* Set task
For each statement (a), (b) and (c), say whether it agrees with the passage below about Jade and the planned novel. Answer yes or no, and quote the deciding words from the passage.
(a) The narrator says the breakfast is the first good one in about three years.
(b) The narrator pictures the vampire teaming up with an Atlanta cop who likes vampires.
(c) Jade accepts the word "neurotic" as a description of the vampire.

* Supplied passage
Jade ignored me and said, “Oh. Well, what then? Should it be about how vampires have become nearly extinct?”
“I don’t think so,” I said. “Besides, and don’t take this the wrong way, most people already think vampires are extinct, and they’d like to keep it that way. There’s never going to be a Vampire Lives Matter movement.”
This time he really looked butt-hurt.
I continued: “Honestly? I’m kinda thinking slightly neurotic vampire with a small streaming empire buddies up with an Atlanta cop who hates vampires to take on a mutual enemy kinda thing.”
“Neurotic??? Anyway, that’s a mouthful,” he replied. “How about they team up to solve some local murders? And not neurotic. Suave. Sophisticated. Almost insanely alluring.” He unbuttoned the top two buttons of his silk shirt.
“Seriously? At a Waffle House?” I begged him to stop.
He shrugged. “People will find out about the apocalyptic stuff later, right? And what about Daphne?” he implored. “We can’t forget about Daphne.”
“I didn’t forget about Daphne.”
“Or Resila.”
“I didn’t forget about her, either. Don’t worry so much.”
“Or Moreland. Even though she’s a pain in the ass.”
“Please stop,” I pleaded. “Let me eat in peace. This is my first good breakfast in about three years. Writer wages being what they are.”
“What if everyone hates the book?” asked Jade.
Thank goodness Jade is more self-assured in the novel, or he’d have gotten smoked by his enemies about fifty times.

* Dataset content
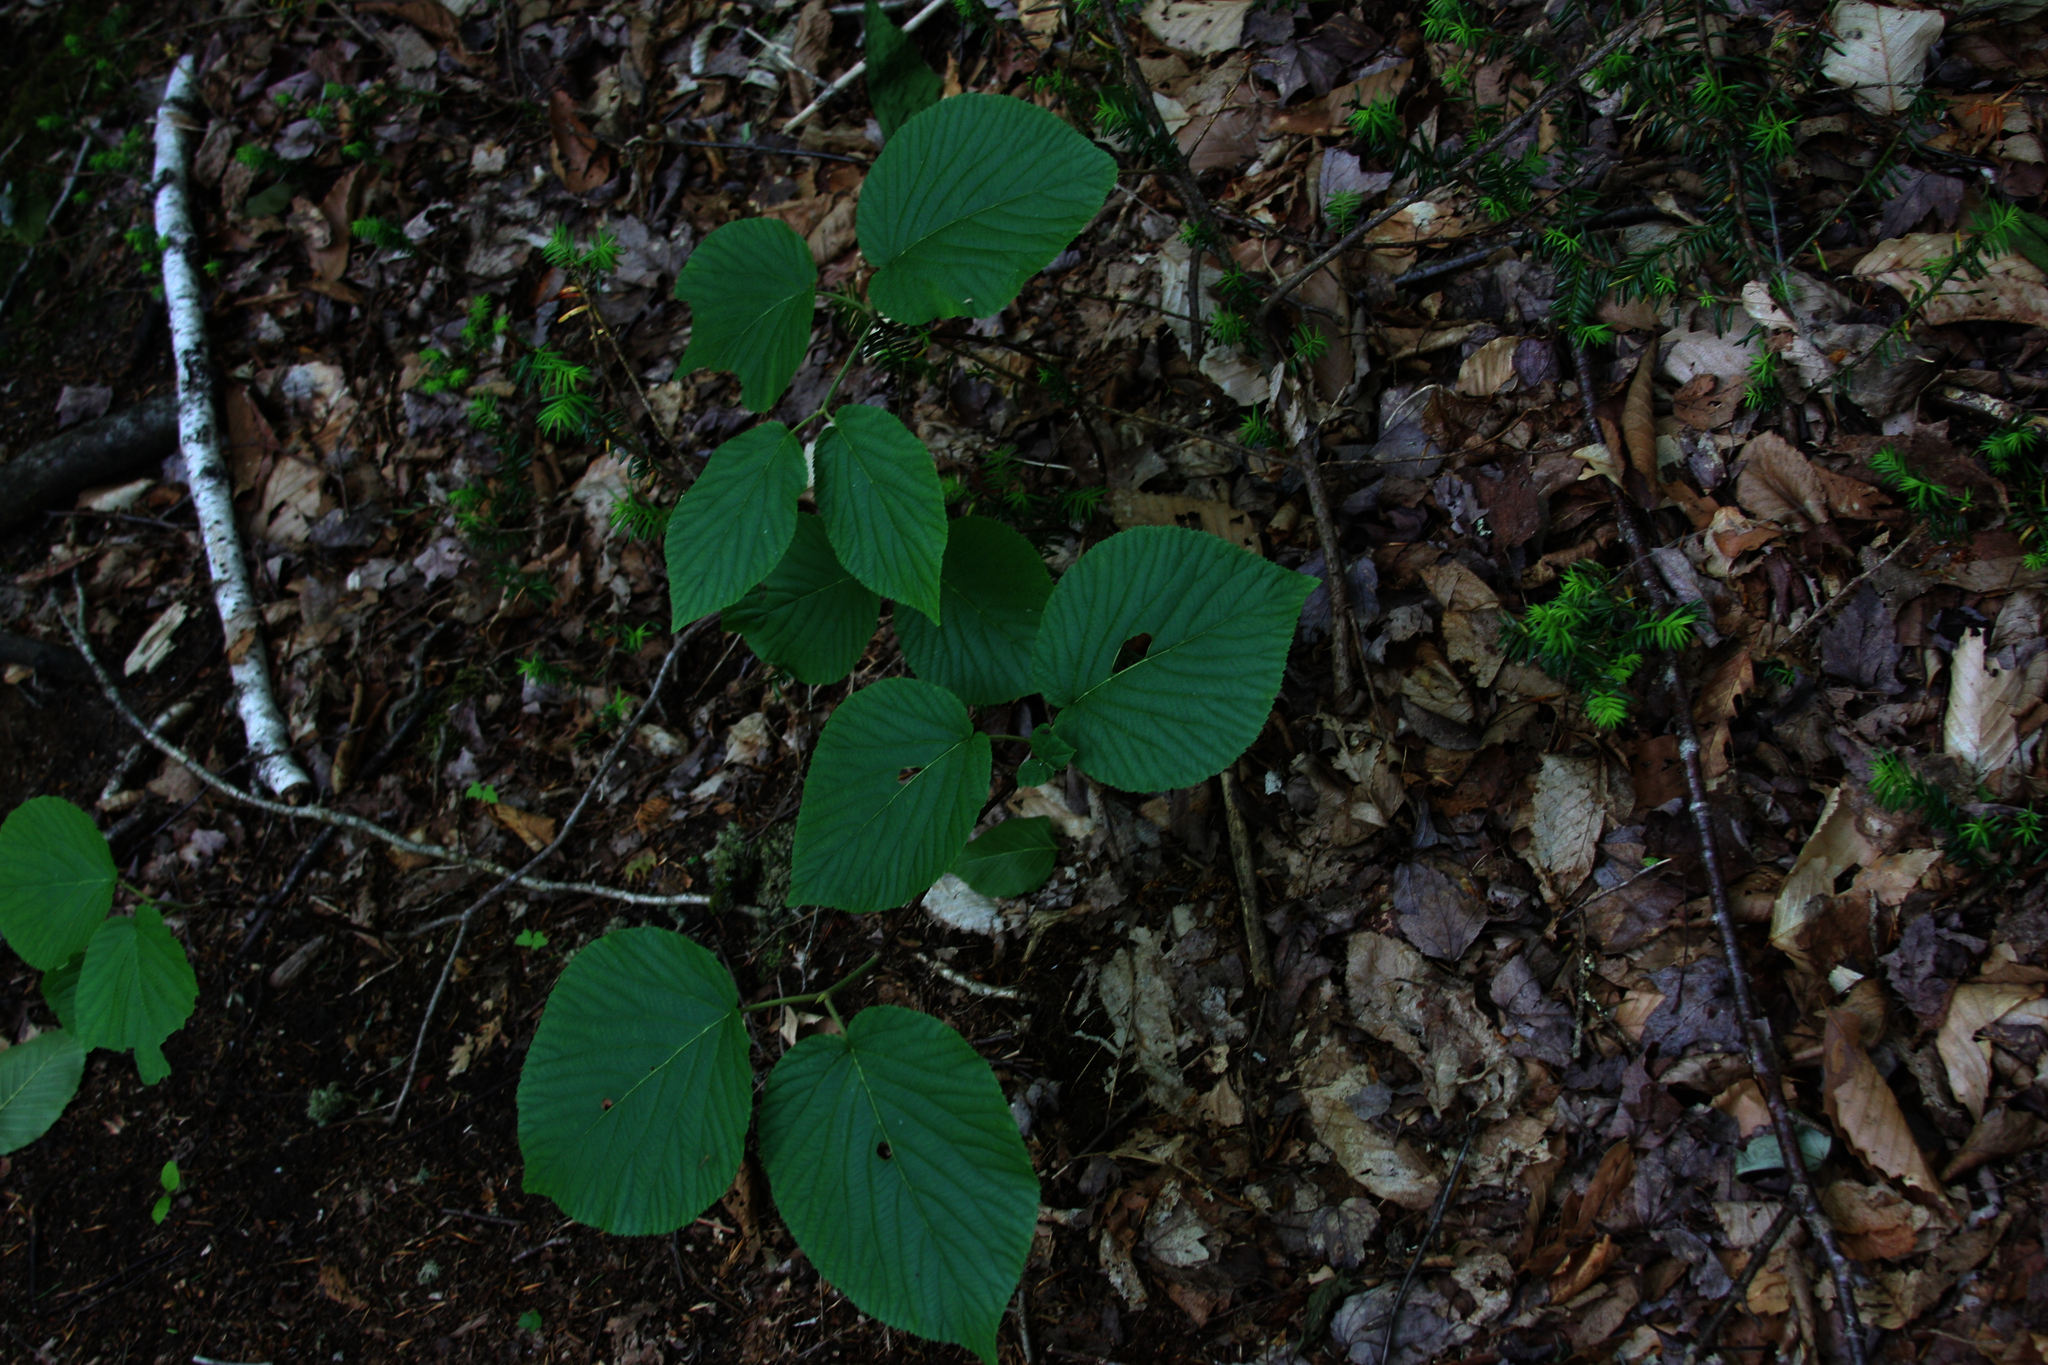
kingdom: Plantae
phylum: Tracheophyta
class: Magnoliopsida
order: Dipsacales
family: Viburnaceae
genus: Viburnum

* The output
(a) Yes: "This is my first good breakfast in about three years."
(b) No: "an Atlanta cop who hates vampires"
(c) No: "And not neurotic. Suave. Sophisticated. Almost insanely alluring."